Throughout the controversy, Komen has defended itself by saying that the protests are trying to politicize breast cancer awareness and research. Anti-abortion foes are raving that pro-choice protesters have politicized the issue and are lashing out at Komen for reversing their decision. In fact, the right-wing pundits and Komen are united in their belief that this politicization is all because of pro-choice advocates.

It is embarrassingly hypocritical for Komen officials and conservatives to claim that the protests of pro-Planned Parenthood advocates "bullied" Komen into reversing their decision.  According to Komen statements, the protests of anti-Planned Parenthood advocates at past Komen events prompted their decision. Why were those earlier protests not "bullying?"

Even more to the point, for critics of the popular basklash against Komen's decision to de-fund Planned Parenthood to claim that the current protests have politicized the foundation, since those protests were in response to anti-Planned Parenthood protests in the first place, the blame for politicizing Komen rests on the original anti-Planned Partenthood contingent. They forced Komen into taking a political stand instead of simply raising funds for breast cancer awareness.

When I say "forced," of course, I am giving Komen officials the benefit of the doubt. Nancy Brinker is an ultra conservative, and no stranger to Republican politics. Karen Handel is a staunch Republican and a declared foe of Planned Parenthood and all the necessary women's health services it provides. My personal feeling is that this is a move Brinker and her cronies have had on the agenda for quite a while, and bringing Handel on board was a way to make it happen.

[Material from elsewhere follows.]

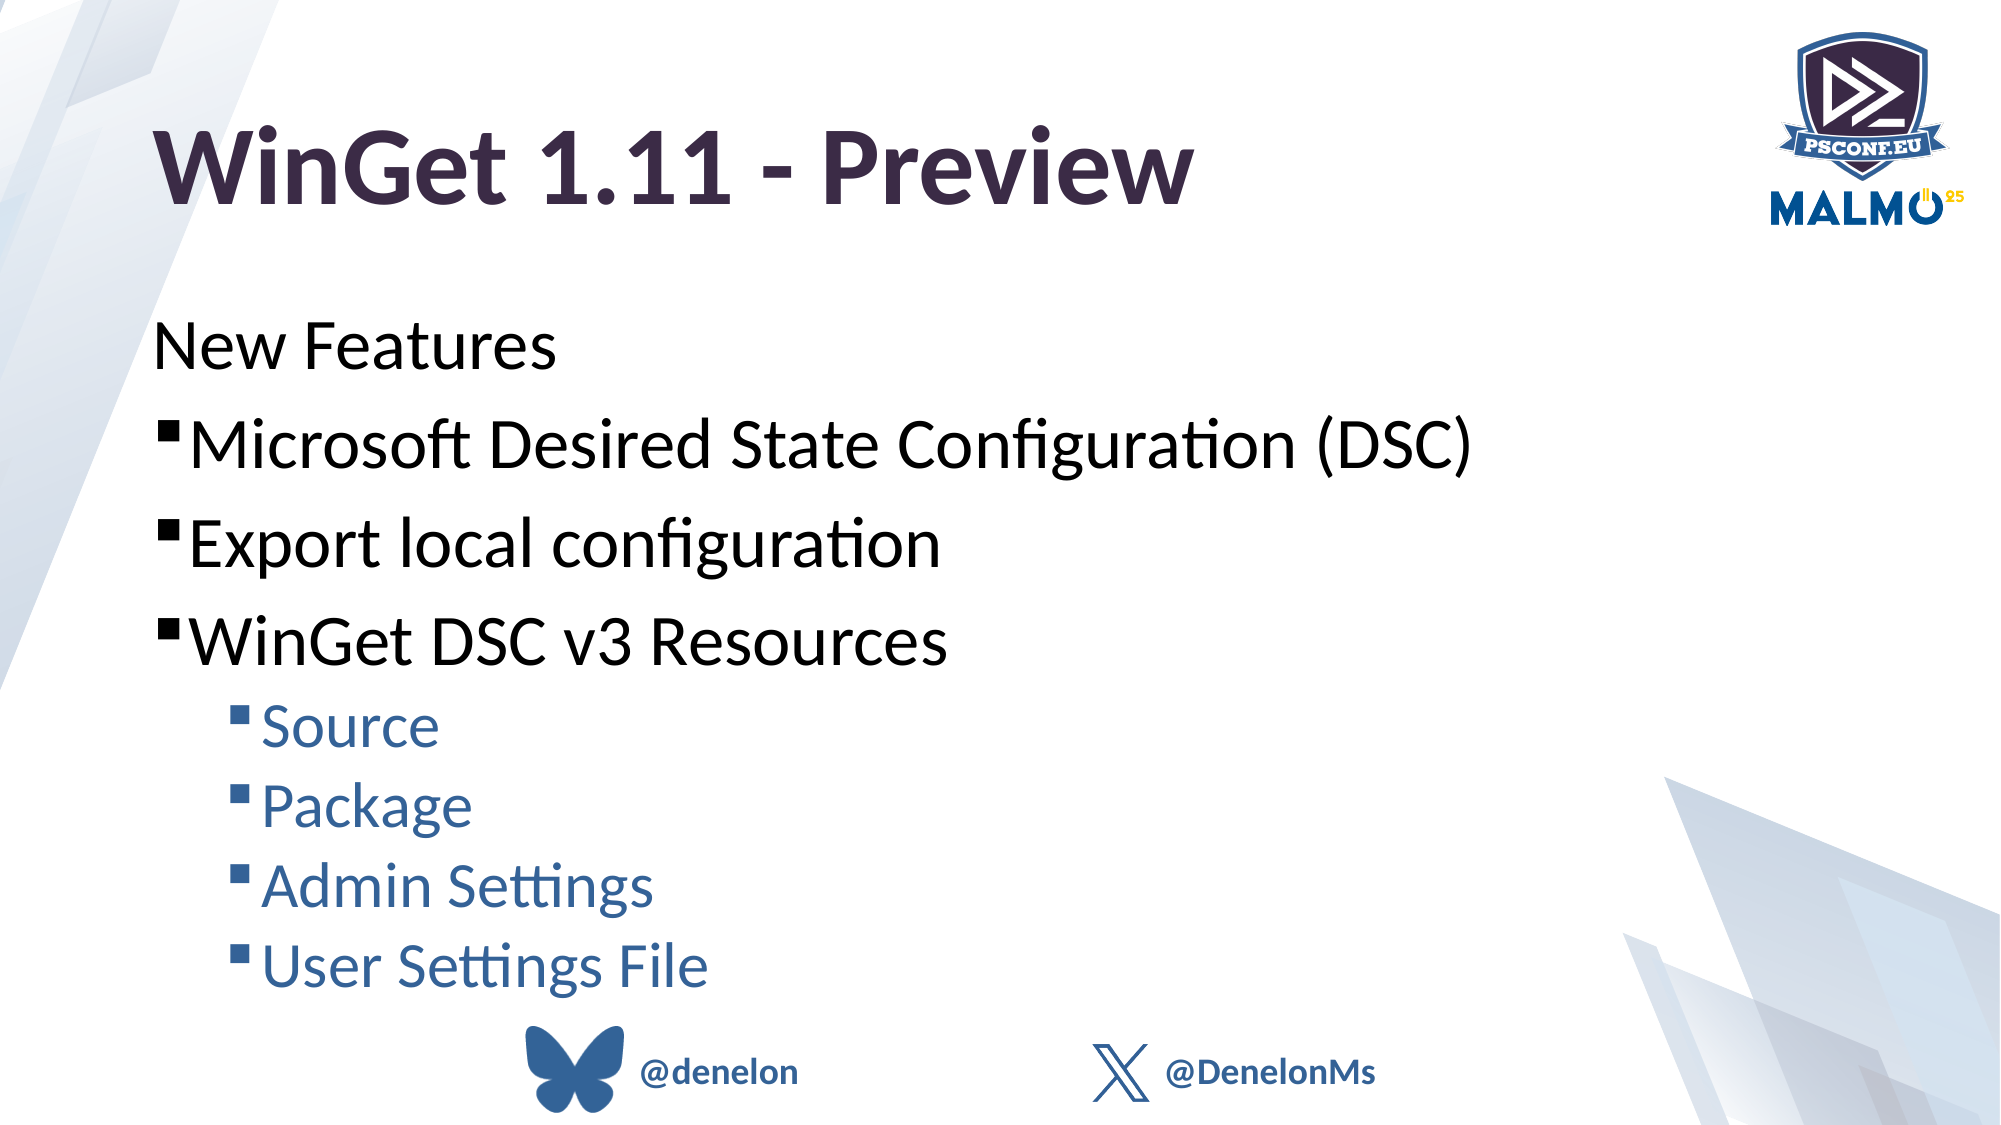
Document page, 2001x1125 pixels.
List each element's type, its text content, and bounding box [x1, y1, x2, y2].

picture [0, 0, 2000, 1125]
list New Features Microsoft Desired State Configuration (DSC) Export local configuration WinGet DSC v3 Resources Source Package Admin Settings User Settings File [137, 299, 1863, 1014]
title WinGet 1.11 - Preview [137, 59, 1735, 278]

The Susan G. Komen For the Cure Foundation has also spotlighted itself at an inopportune time. A documentary revealing the "pinking" of questionable or unhealthy products, in which Komen partnered with corporations to give them a veneer of breast cancer awareness respectability in exchange for donations, was just released in Canada, and is headed south in the near future.

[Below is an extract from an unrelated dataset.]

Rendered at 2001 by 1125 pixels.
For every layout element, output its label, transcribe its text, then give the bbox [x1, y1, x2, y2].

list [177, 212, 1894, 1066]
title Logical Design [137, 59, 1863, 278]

More alarming to me, though, is the personal realization that a charity behemoth like Komen is sucking up the majority of donations intended for beast cancer research but only doling them out to research organizations that fit their political agenda. Komen refuses to donate to breast cancer research facilities that conduct stem cell research, even though such research promises great potential. If everyone donates to Komen thinking they are doing their part for breast cancer, but Komen is deciding which research projects are "worthy" of their funding--and that worthiness is based not on medical or scientific considerations but political or religious considerations--then critical research might effectively go unfunded.

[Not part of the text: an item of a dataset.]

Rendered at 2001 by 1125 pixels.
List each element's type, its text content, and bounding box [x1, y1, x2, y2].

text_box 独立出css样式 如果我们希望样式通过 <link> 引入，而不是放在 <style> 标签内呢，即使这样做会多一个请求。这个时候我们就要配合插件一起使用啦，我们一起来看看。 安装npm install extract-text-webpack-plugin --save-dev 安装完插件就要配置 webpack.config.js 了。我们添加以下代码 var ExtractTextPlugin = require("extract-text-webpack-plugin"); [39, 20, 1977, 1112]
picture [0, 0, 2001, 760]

I don't think the Komen foundation is qualified to be making those choices. It would not be an issue except that Komen is the only breast cancer charity that many people are aware of. It is the 800-pound gorilla in the room. Research projects that do not get the Komen Foundation Seal of Approval probably do not get breast cancer related donations. Komen has gotten too big to be allowed to play partisan politics with women's health. And so, they must go. Someone else neeeds to step up and fill the vacancy, and we can only hope breast cancer research will not suffer for it. Komen has damaged the breast cancer research fund raising machine, and betrayed the trust of women everywhere.